Even before the Great Resignation cut into the number of accountants in the U.S., numbers had been falling due to baby boomers’ retirement and decreasing numbers of students studying accounting in college. In 2015, the Association of International Certified Public Accountants estimated that 75% of its membership would be eligible to retire by 2020, and college graduates have done little to fill those jobs. Per the AICP’s 2019 trend report, the number of master’s level accounting students in 2017-2018 fell 6% year over year, while the number of accounting undergraduates fell 4%.

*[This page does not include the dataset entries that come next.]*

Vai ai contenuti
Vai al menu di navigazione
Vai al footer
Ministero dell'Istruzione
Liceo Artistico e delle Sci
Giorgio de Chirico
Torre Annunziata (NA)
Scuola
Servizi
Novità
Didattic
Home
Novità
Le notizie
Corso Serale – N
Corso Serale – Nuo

Not only is the battle to recruit talent particularly fierce these days but retaining employees is proving just as challenging for many firms. Inside Public Accounting reported in 2020 that staff turnover averaged 13.7% across all accounting firms with the biggest increases in turnover affecting firms in the $10 million to $30 million range.
Various sources blamed multiple issues for the situation. Stagnated earning power, as well as changes in mandatory education were cited hurdles. Requirements included 150 hours of classroom study to be eligible to sit for the CPA exam.
“The demand for the accounting profession continues to be strong, but many within the profession find attracting talent is a challenge,” Cook said. “Across the various universities, enrollment numbers have been declining over the years and are projected to continue in the future.”
“The numbers are definitely down,” Becker said. “We’ve been fortunate to be able to hire new college graduates basically because we have a great internship program. But overall, I think it’s a tougher market to find people with higher level skills in accounting, those specializing in tax and accounting services, or those who might have a finance degree or a data analytics degree on top of an accounting degree.”
Even with all of the change and in the face of steep staffing issues, experts generally graded the health of the local accounting industry well, although almost all offered caveats for the future.
“Firms locally are growing due to various reasons,” Vokt said. “We have merger activity happening locally, we have smaller firms retiring, meaning their clients are moving on to other firms, and we have firms of all sizes making strategic choices of what types of clients they will be serving into the future.
“The reason for the latter is due to the shortage of accounting talent affecting the ability to serve all those clients. This is a nationwide issue our industry has been facing and it’s starting to really show within our local market.”
O’Doherty credited an abundance of government programs and other in-demand services.
“Clients still look to us to find solutions to their problems, even problems that they do not yet realize they have,” he said. “However, it is incumbent upon us in this profession to educate those undeclared majors, as well as those in high school, about the benefits of public accounting.
“With the disruption that took place during the pandemic, and seeing how our clients relied on our help to navigate through the myriad of obstacles and opportunities that arose, it showed the importance and value of being that trusted business adviser.”